Despite their widespread usage, accuracy-rejection AUC scores can be misleading or unstable:

In rare-event scenarios, AUC estimates are reliable if the effective sample size (minimum class count) is sufficiently large; otherwise, bias and variance can be substantial (Minus et al., 22 Apr 2025).
For discrete or binary predictors, the choice of interpolation (linear vs. step function) when constructing the ROC curve significantly affects the AUC and its interpretability, with some software defaulting to overoptimistic estimations (Muschelli, 2019).
If evaluation sets are not representative—e.g., anomalous test data in anomaly detection differ from operational anomalies—then AUC and its variants may provide a false sense of comfort (Škvára et al., 2023).

Practical implementation of accuracy-rejection AUC scores in clinical and safety-critical contexts requires joint optimization of calibration, rejection mechanisms, and diagnostic performance criteria. Empirical benchmarks using multi-label data, quantile-calibrated rejection thresholds, and class-specific abstention strategies demonstrate improved reliability and actionable performance (Aperstein et al., 12 Sep 2025).

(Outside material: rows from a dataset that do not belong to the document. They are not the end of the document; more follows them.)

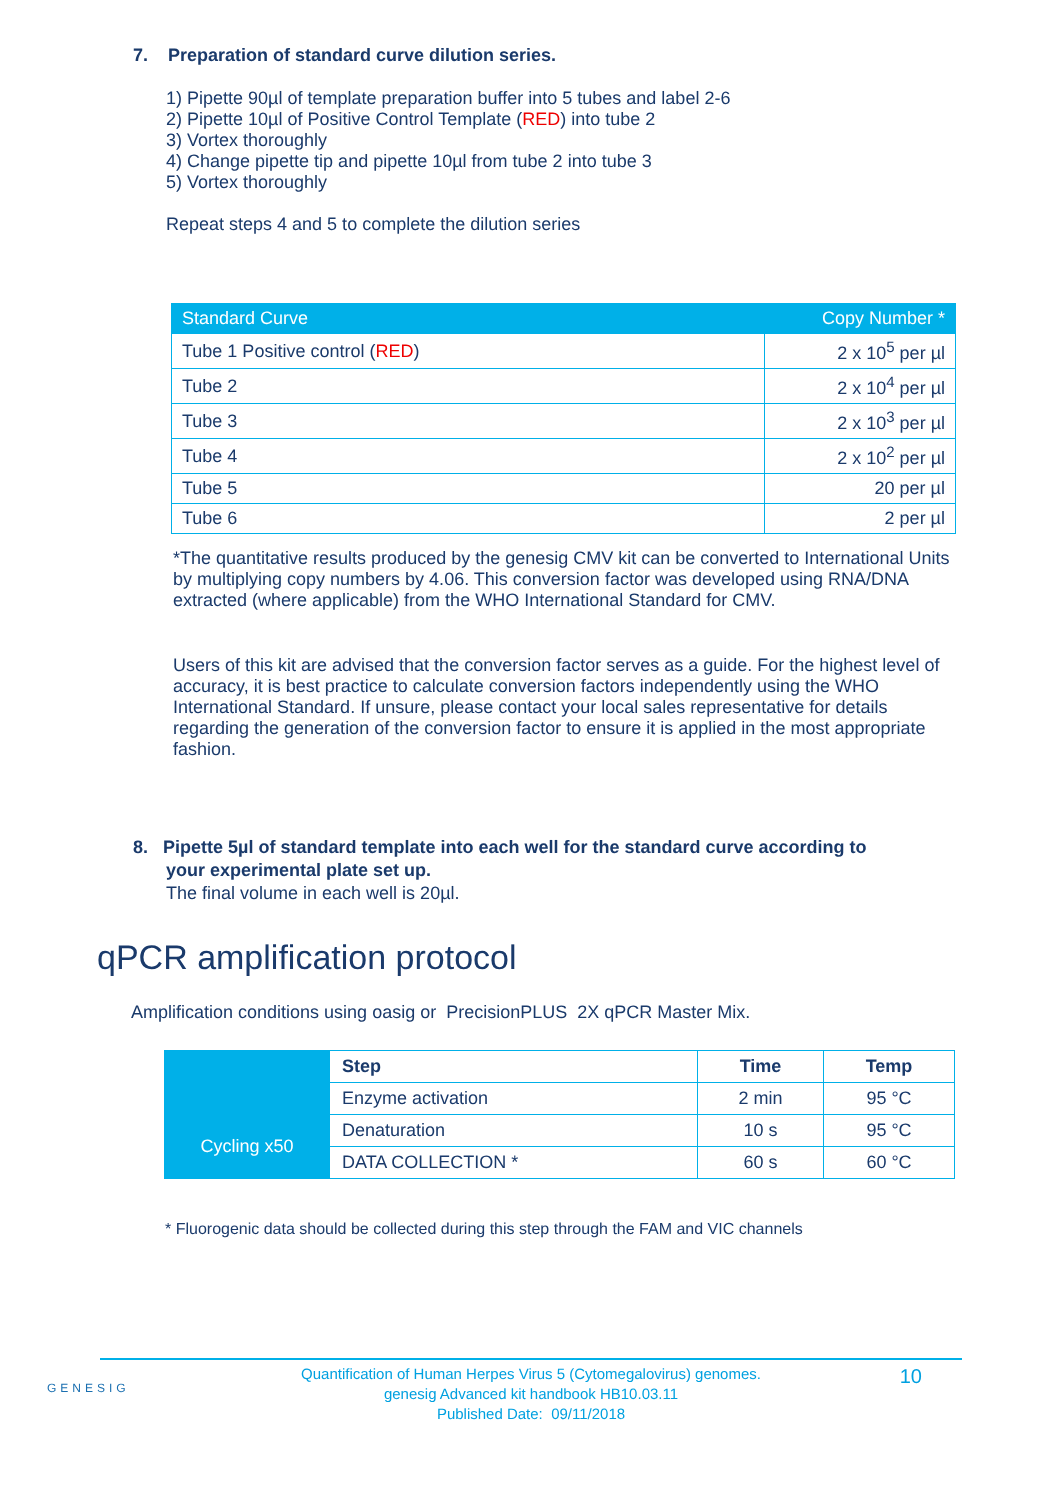7. Preparation of standard curve dilution series.
1) Pipette 90µl of template preparation buffer into 5 tubes and label 2-6
2) Pipette 10µl of Positive Control Template (RED) into tube 2
3) Vortex thoroughly
4) Change pipette tip and pipette 10µl from tube 2 into tube 3
5) Vortex thoroughly
Repeat steps 4 and 5 to complete the dilution series
| Standard Curve | Copy Number * |
| --- | --- |
| Tube 1 Positive control ( RED ) | 2 x 10<sup>5</sup> per µl |
| Tube 2 | 2 x 10<sup>4</sup> per µl |
| Tube 3 | 2 x 10<sup>3</sup> per µl |
| Tube 4 | 2 x 10<sup>2</sup> per µl |
| Tube 5 | 20 per µl |
| Tube 6 | 2 per µl |
*The quantitative results produced by the genesig CMV kit can be converted to International Units by multiplying copy numbers by 4.06. This conversion factor was developed using RNA/DNA extracted (where applicable) from the WHO International Standard for CMV.
Users of this kit are advised that the conversion factor serves as a guide. For the highest level of accuracy, it is best practice to calculate conversion factors independently using the WHO International Standard. If unsure, please contact your local sales representative for details regarding the generation of the conversion factor to ensure it is applied in the most appropriate fashion.
8. Pipette 5µl of standard template into each well for the standard curve according to
your experimental plate set up.
The final volume in each well is 20µl.
qPCR amplification protocol
Amplification conditions using oasig or PrecisionPLUS 2X qPCR Master Mix.
| | Step | Time | Temp |
| --- | --- | --- | --- |
| | Enzyme activation | 2 min | 95 °C |
| Cycling x50 | Denaturation | 10 s | 95 °C |
| | DATA COLLECTION * | 60 s | 60 °C |
* Fluorogenic data should be collected during this step through the FAM and VIC channels
GENESIG
Quantification of Human Herpes Virus 5 (Cytomegalovirus) genomes.
genesig Advanced kit handbook HB10.03.11
Published Date: 09/11/2018
10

7. Outlook and Research Directions

Ongoing areas of research and anticipated future trends include:

Development of multi-threshold or groupwise metrics (e.g., deep ROC analysis, normalized partial/concordant AUCs) that better reflect performance in subpopulations or critical operational regions (Carrington et al., 2021).
Extension of selective AUC frameworks to multi-class settings and integration with fairness constraints (Pugnana et al., 2022).
Adaptive learning and evaluation protocols, including active/few-shot anomaly specification and robust open-set recognition metrics that link known and unknown class performance in a coupled manner (e.g., OpenAUC) (Wang et al., 2022).
Automated toolkits and pipelines for clinical deployment, facilitating transparent and reproducible calibration and evaluation of selective and uncertainty-aware classifiers.

In sum, accuracy-rejection AUC scores represent an overview of classical discriminative ranking theory with modern developments in selective prediction, uncertainty quantification, and operational calibration. Their continued evolution is essential for the reliable and safe deployment of machine learning systems in settings where abstention and confidence-adapted decision-making are paramount.